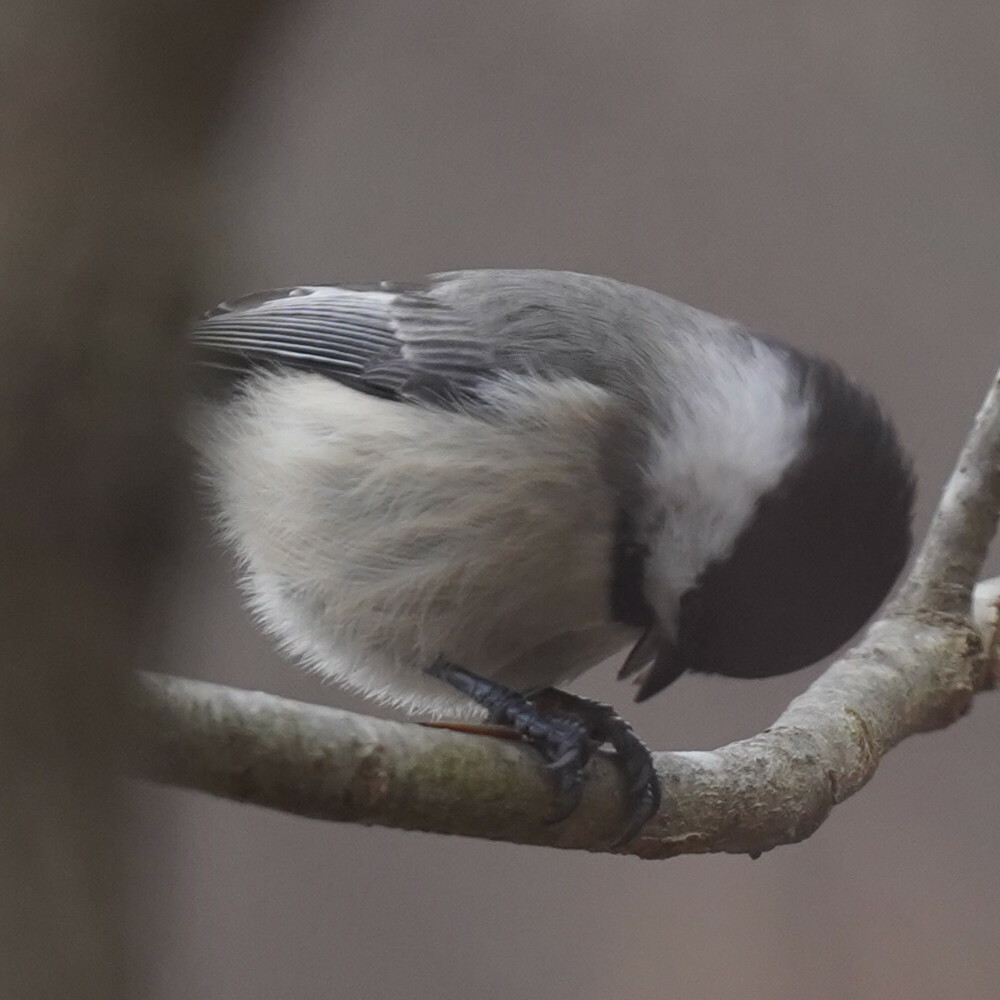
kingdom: Animalia
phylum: Chordata
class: Aves
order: Passeriformes
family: Paridae
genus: Poecile
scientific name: Poecile carolinensis
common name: Carolina chickadee
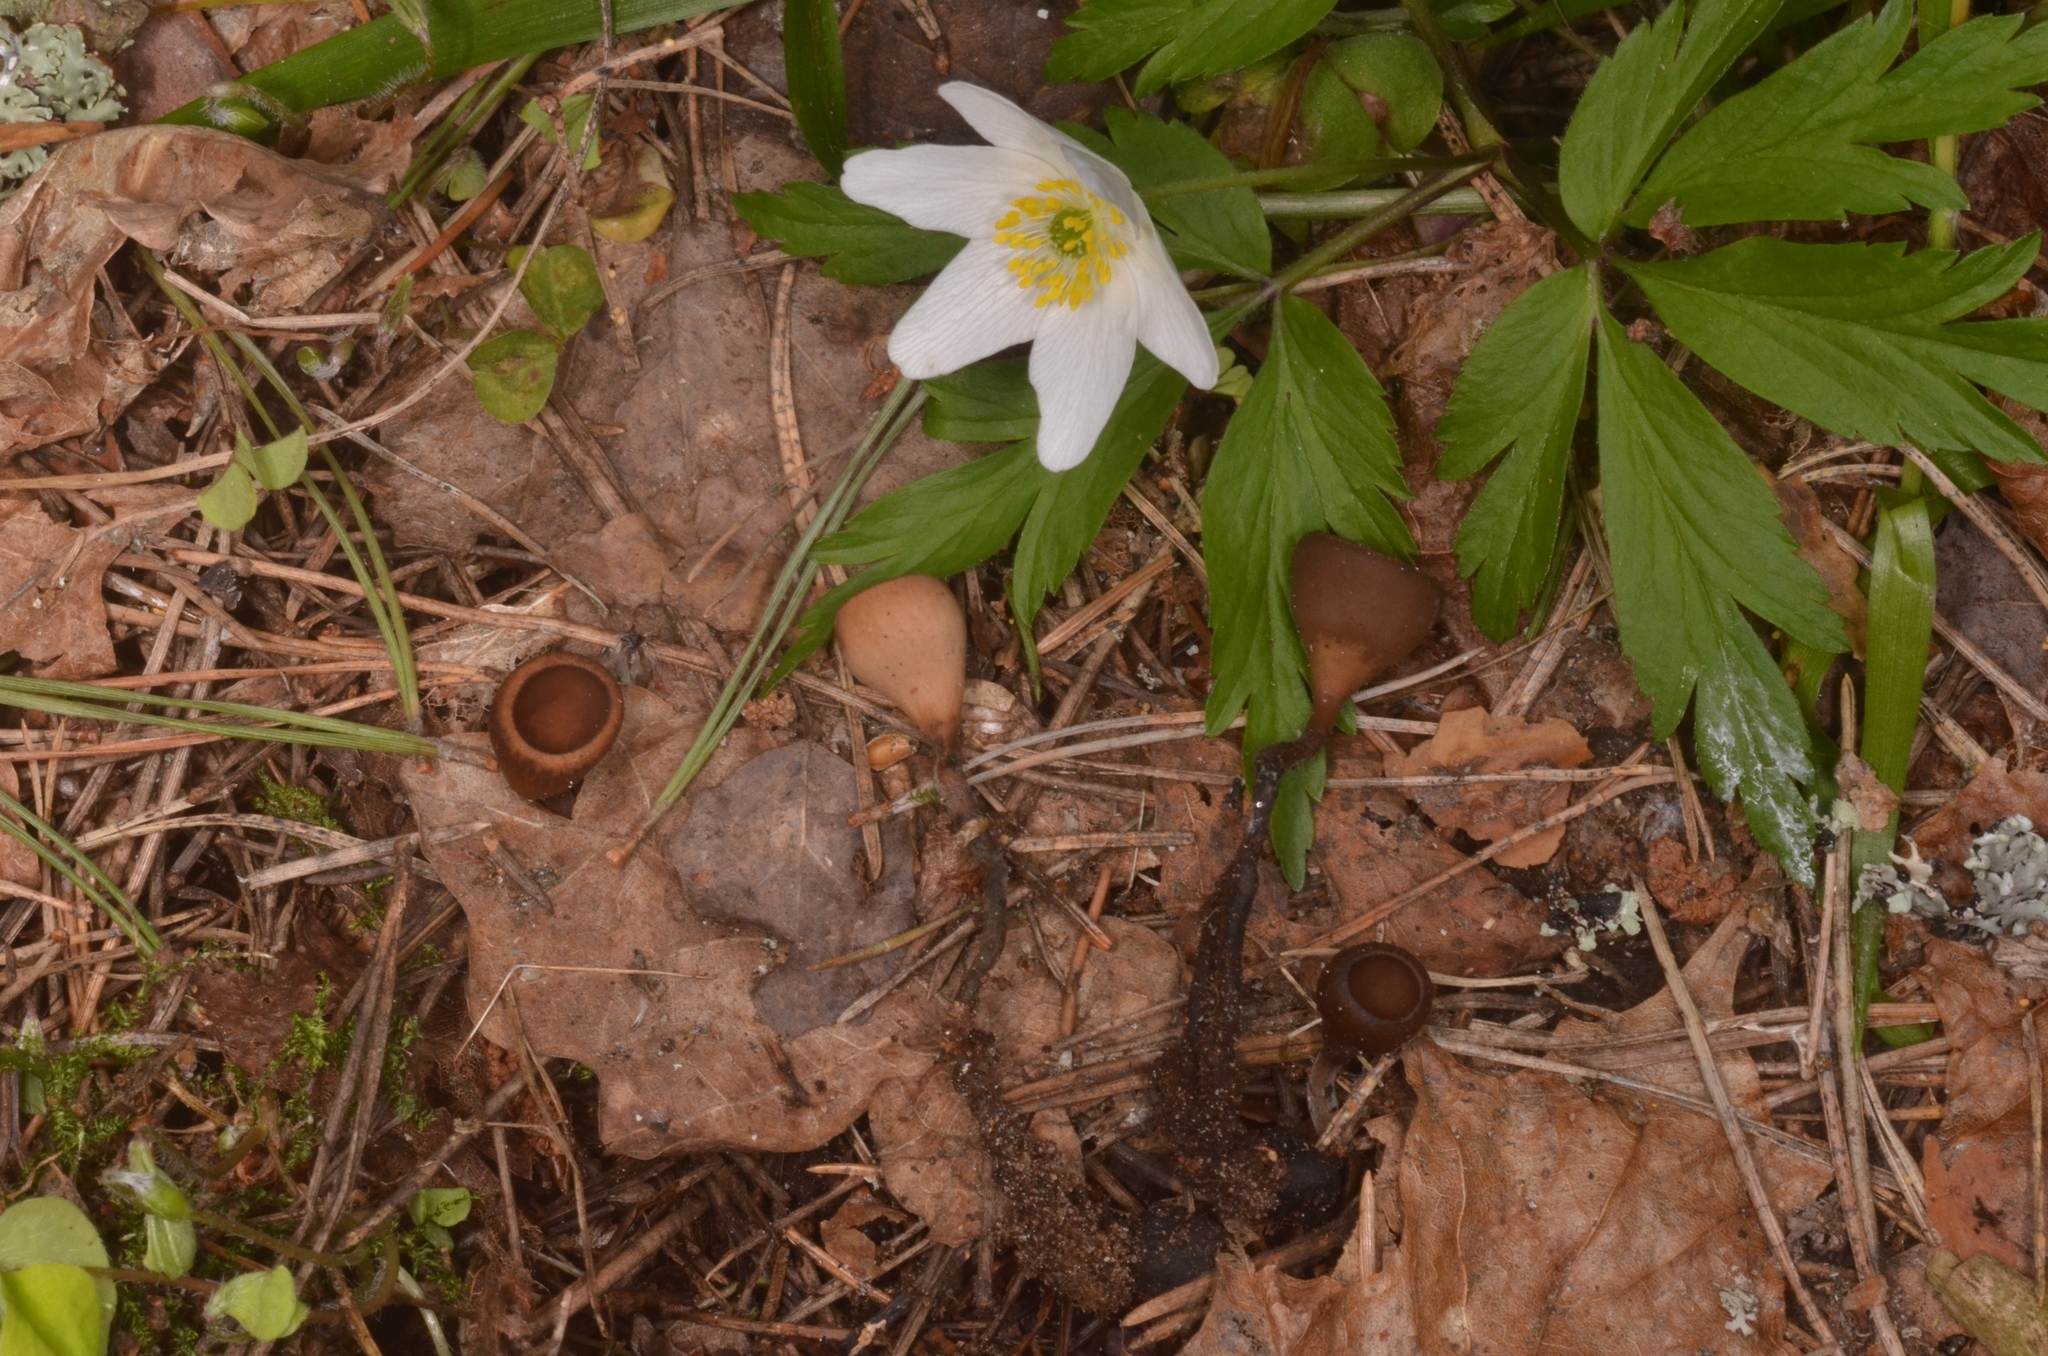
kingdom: Fungi
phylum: Ascomycota
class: Leotiomycetes
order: Helotiales
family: Sclerotiniaceae
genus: Dumontinia
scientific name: Dumontinia tuberosa
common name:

TASK TO COMPLETE =>
Reproduce every line of the records above word for word, leaving the pictures out.

FULL RESPONSE =>
kingdom: Animalia
phylum: Chordata
class: Aves
order: Passeriformes
family: Paridae
genus: Poecile
scientific name: Poecile carolinensis
common name: Carolina chickadee
kingdom: Fungi
phylum: Ascomycota
class: Leotiomycetes
order: Helotiales
family: Sclerotiniaceae
genus: Dumontinia
scientific name: Dumontinia tuberosa
common name:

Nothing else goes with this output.